The USB standard defines device classes.
Some classes are directly supported by the system, like some HID (Human Interface Device), as for mouse and keyboard, those are HID Mouse or HID Keyboard classes.
The COM port is a serial communication called CDC Class that is also directly supported by the system was made to keep backward compatibility with the old serial port on computers.
Some other classes are Mass Storage, for a flash dongle, and some other audio and printers.
One thing to know is that USB devices are identified with a VID (Vendor ID) and PID (product ID). You need to pay a fee to the USB foundation to get your own VID.

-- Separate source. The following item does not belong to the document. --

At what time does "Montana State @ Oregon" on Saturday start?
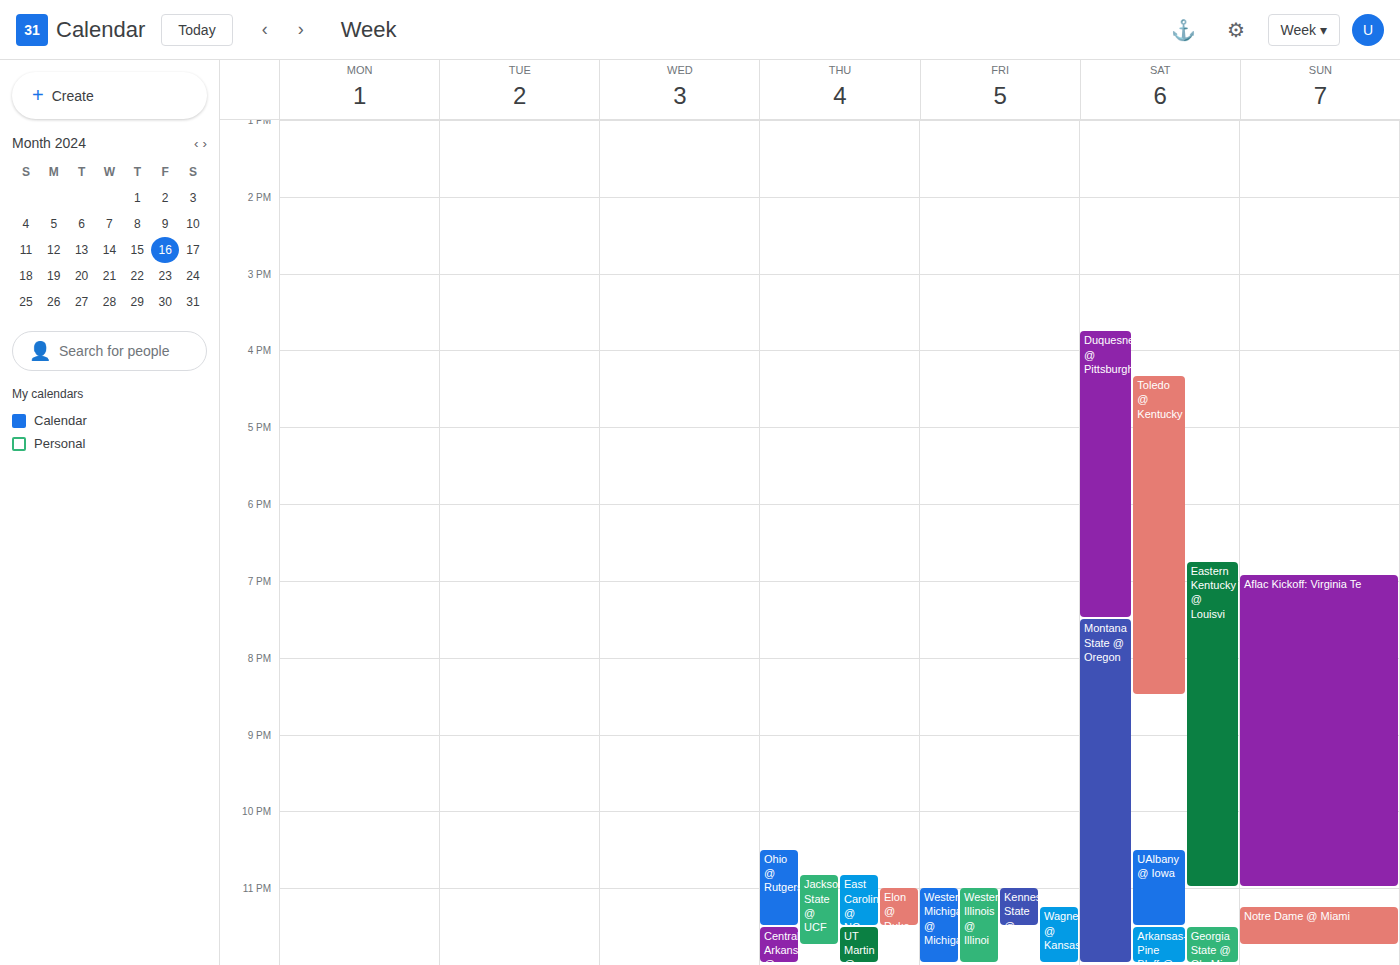
7:30 PM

Then if your device needs specific communication, you can make your own driver. For example, you can make an HID Device class device that would require a driver. For USB devices usually, you can find drivers from the stack supplier (like a microchip, Atmel) and modify the .inf file to match your product VID and PID without having to write the driver yourself, but since win10 you need a driver signing certificate to sign your drivers in order to install them.
Often on a simple dev board, COM Serial is the most used communication standard because it's easy to implement, although not the best as you have to parameterize the system (set com port, baud rate...).

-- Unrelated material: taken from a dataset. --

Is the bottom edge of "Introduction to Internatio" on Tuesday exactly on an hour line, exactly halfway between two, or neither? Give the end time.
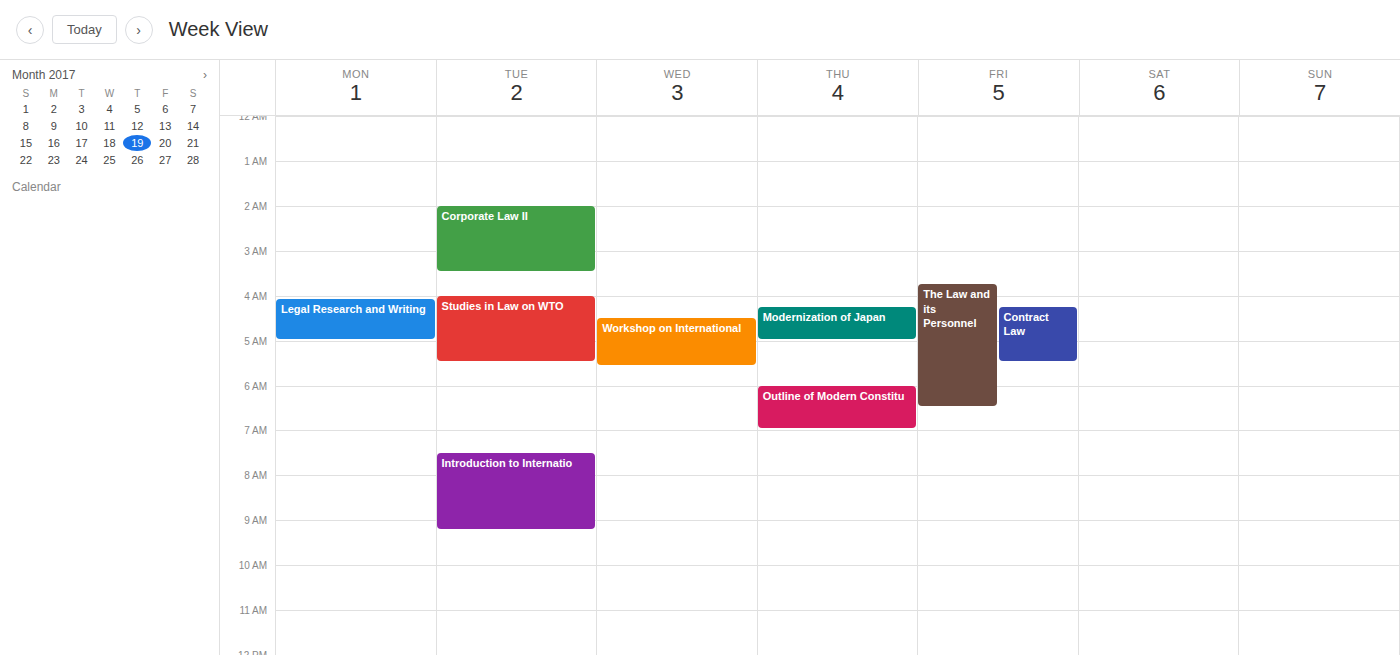
9:15 AM -- neither: a quarter of the way from the 9 AM line to the 10 AM line.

If you want to keep the COM port. a trick on Windows (and probably on other platforms), you can list the com port and find their VID and PID if they are USB. This way you can find what COM port is your device without needing user input.
Better if you make your own device driver, you can implement that with many micro-controller like Atmel, Microchip amongst many others. You can download the USB stack code and get started. The best way is to start with some dev board from a specific vendor.

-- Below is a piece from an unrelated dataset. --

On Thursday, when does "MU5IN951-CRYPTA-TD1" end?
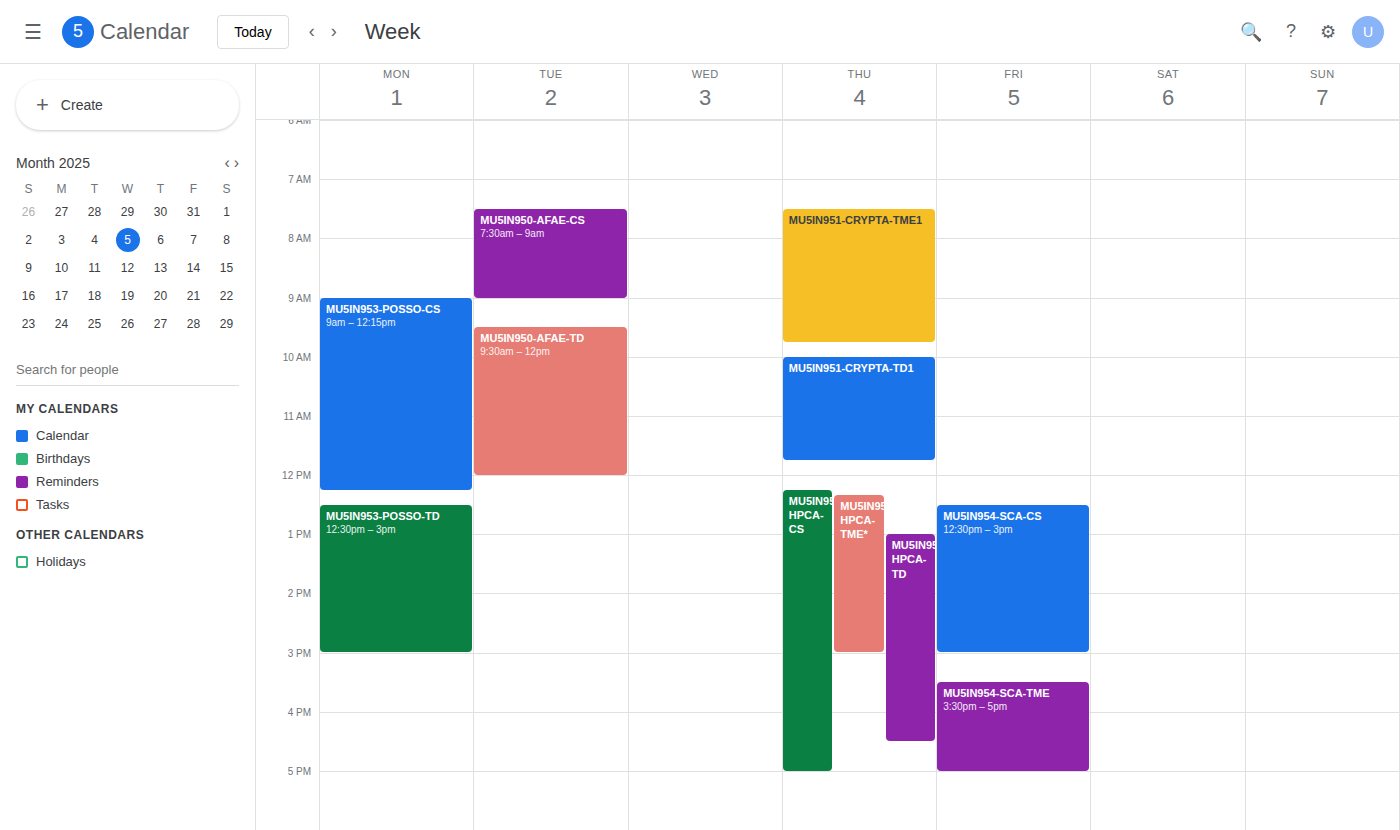
11:45 AM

Overall, now most of the microcontroller manufacturers will provide the USB stack, and is often "easily" done through some configuration and a bit of code.
USB might seem a bit dompting when you want to make your own driver and it takes some time to have everything figured between firmware, hardware, driver, but it's worth it if you want to make any sorts of device that communicates with a computer.
In 2020, I still see so many, even recent, industrial equipment using the old COM port as the engineer didn't know better, and always gives the feel that the equipment is subpar. Isn't that neat when you connect your device that it lists itself with the device name, your company name and that the software automatically finds it rather than having an old COM configuration window from the 90s?